Publié le Dimanche 5 mars 2017 à 08h47.

Pour un droit au séjour autonome pour les femmes étrangères

Les femmes étrangères vivant en France affrontent une double difficulté, en tant que femmes subissant l’oppression patriarcale de leur pays d’origine et de leur pays d’accueil, et en tant qu’étrangères, en butte aux discriminations et au racisme.

La montée toujours plus insupportable de la xénophobie en France et dans les pays occidentaux, ainsi que les durcissements successifs des lois et règles autorisant le séjour, rendent ce problème plus aigu que jamais.

Depuis la fermeture des frontières aux migrations de travail en 1974, les liens familiaux et conjugaux sont devenus déterminants pour obtenir le droit au séjour en France soit par le mariage avec un ou une Française, soit par le regroupement familial, soit par la reconnaissance de la vie privée et familiale en France. La grande majorité des autorisations de séjour sont délivrées au titre du regroupement familial ou en raison du mariage avec une personne française. Les régularisations au titre du regroupement familial concernaient il y a quelques années 80 % de femmes, avec tout ce que cela impliquait pour elles de dépendance vis-à-vis de la famille, du père ou du mari...

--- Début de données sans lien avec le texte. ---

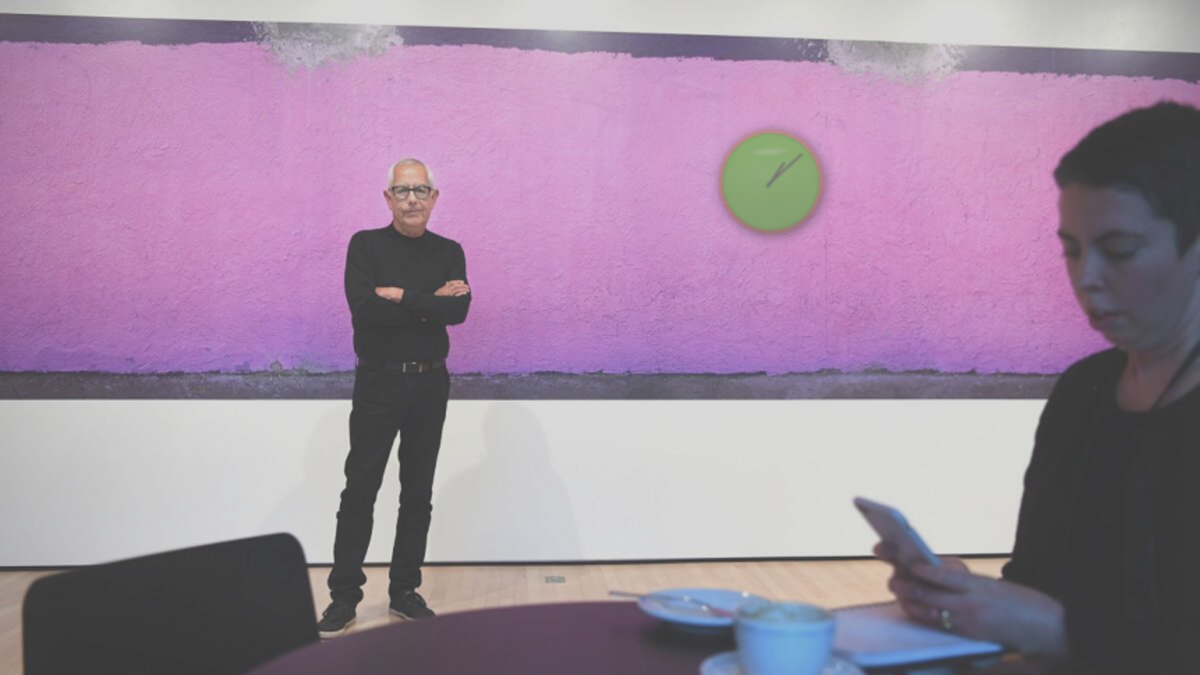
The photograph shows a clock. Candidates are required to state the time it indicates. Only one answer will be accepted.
1:08
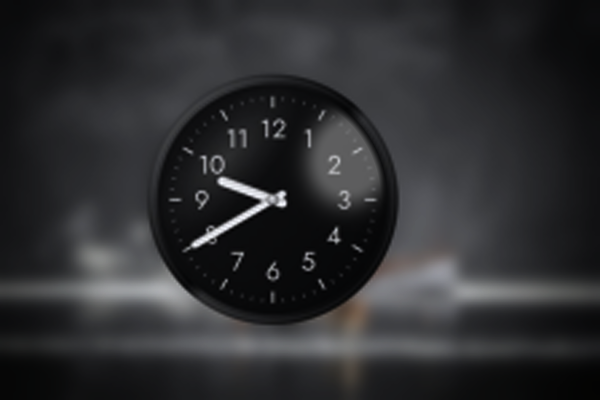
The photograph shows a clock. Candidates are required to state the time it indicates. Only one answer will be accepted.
9:40
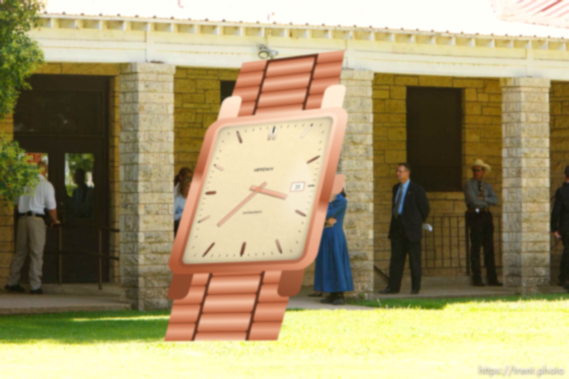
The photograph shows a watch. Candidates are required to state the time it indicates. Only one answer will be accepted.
3:37
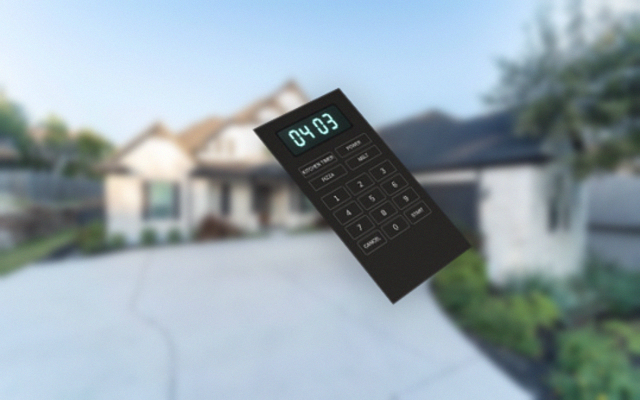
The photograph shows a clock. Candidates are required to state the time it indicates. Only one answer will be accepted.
4:03
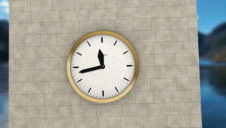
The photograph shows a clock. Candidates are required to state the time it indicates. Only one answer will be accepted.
11:43
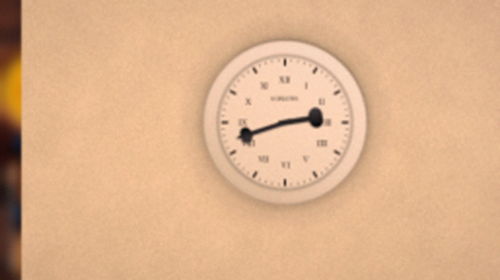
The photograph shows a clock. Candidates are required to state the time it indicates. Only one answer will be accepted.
2:42
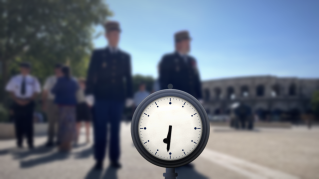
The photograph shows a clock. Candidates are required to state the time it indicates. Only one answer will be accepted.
6:31
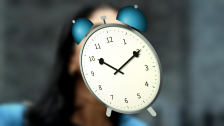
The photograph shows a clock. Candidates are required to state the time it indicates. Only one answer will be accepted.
10:10
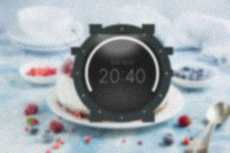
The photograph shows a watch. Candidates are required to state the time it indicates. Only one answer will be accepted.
20:40
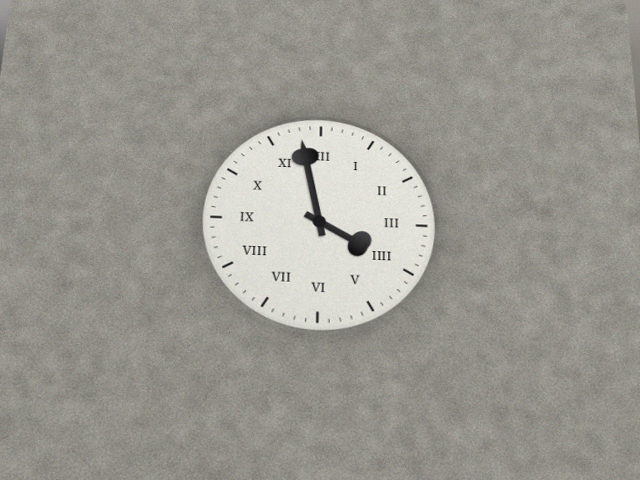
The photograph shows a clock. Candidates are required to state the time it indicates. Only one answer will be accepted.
3:58
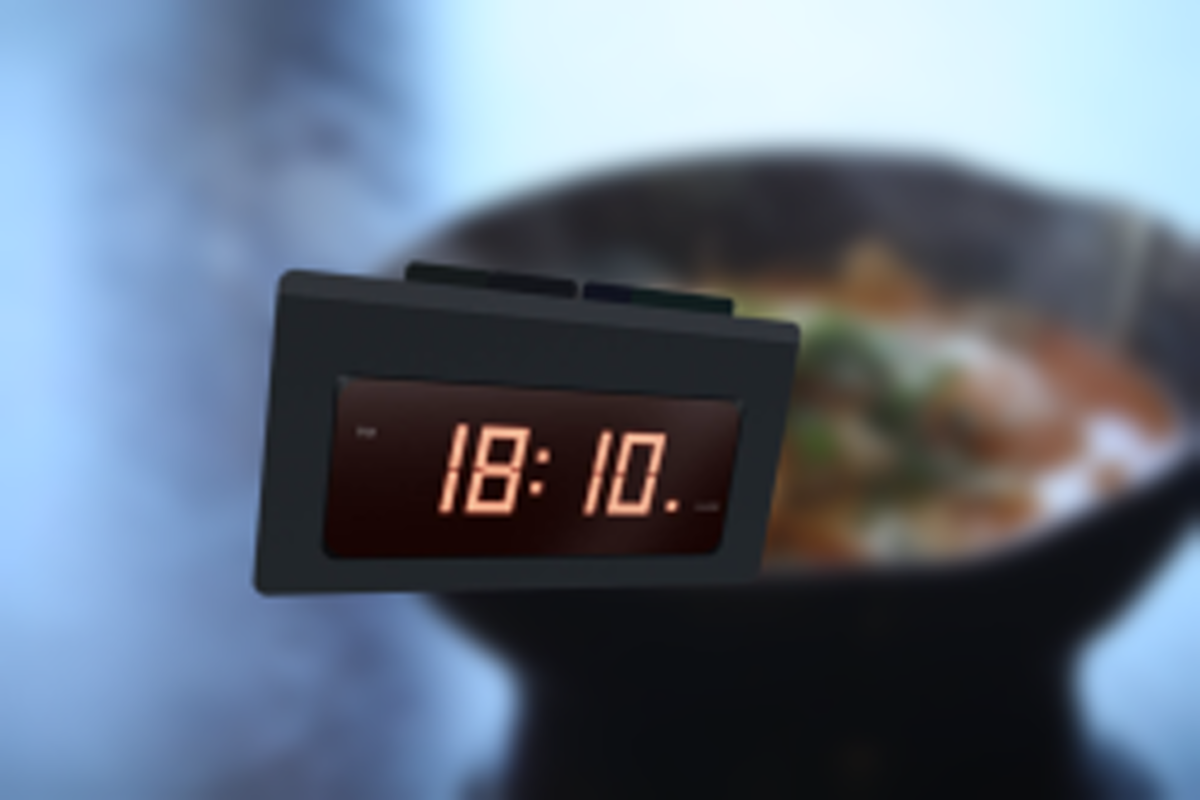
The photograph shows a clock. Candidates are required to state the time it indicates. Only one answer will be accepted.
18:10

À partir des lois Pasqua, le durcissement des conditions du regroupement familial en termes de conditions de ressources et de logement, a augmenté la précarité de la situation des femmes. Celles-ci sont venues plus souvent hors regroupement familial, et sont vouées à rester des années et des années sans papiers et sans aucun droits, par exemple le droit de travailler. Elles sont condamnées à accepter les conditions de vie dictées par leur mari ou père ou frères, et subissent aussi la surexploitation du travail clandestin.

Femmes et migrantes, la double peine

Aujourd’hui les caractéristiques de la migration des femmes a changé sous deux aspects. En premier lieu, c’est qu’elles fuient massivement les guerres et les violences spécifiques contre les femmes liées aux situations de conflits. De plus, avec la mondialisation, un nombre croissant de femmes migrent avec une aspiration à une vie plus indépendante et plus libre, l’espoir d’un avenir meilleur pour elles et leurs enfants.

Elles sont d’autant plus frappées par les mesures de fermeture des frontières, par les conditions inhumaines d’accueil quand elles arrivent malgré tout à passer les frontières, par l’imbroglio, la multiplication des procédures administratives dissuasives et par toutes les restrictions à l’obtention d’un droit au séjour.

Les femmes qui arrivent seules, ou seules avec des enfants, sont ainsi réduites à la galère d’une vie sans papier et sans droits. Elles ont le choix entre subir la surexploitation du travail clandestin, chercher un « protecteur », ou avoir recours à la prostitution. C’est donc à l’opposé de ce qui les a motivées au départ.

Quant aux femmes migrantes fuyant les violences sexuelles liées aux guerres ou aux mutilations sexuelles et mariages forcés, leur sort ne s’est pas véritablement amélioré. La loi du 29 juillet 2015 portant la réforme du droit d’asile, qui doit reconnaître l’asile aux femmes ayant subi des violences ainsi qu’une série de garanties tout au long de la procédure, peine à être appliquée faute de moyens et de volonté politique. Elle est impactée par toutes les autres mesures restrictives concernant l’obtention du titre de séjour dont la dernière en date est la difficulté à obtenir le formulaire à remplir pour faire sa demande. En effet, celui-ci est maintenant octroyé au compte-goutte dans les préfectures avec un pré-enregistrement. Une étape de plus.

C’est pourquoi nous demandons une individuation des droits – non dépendant du mari ou du père – pour l’obtention des titres de séjour pour les femmes, des démarches simplifiées pour toutes et tous, et des moyens pour garantir l’accès au statut de réfugiée pour toutes les femmes ayant subi des violences spécifiques.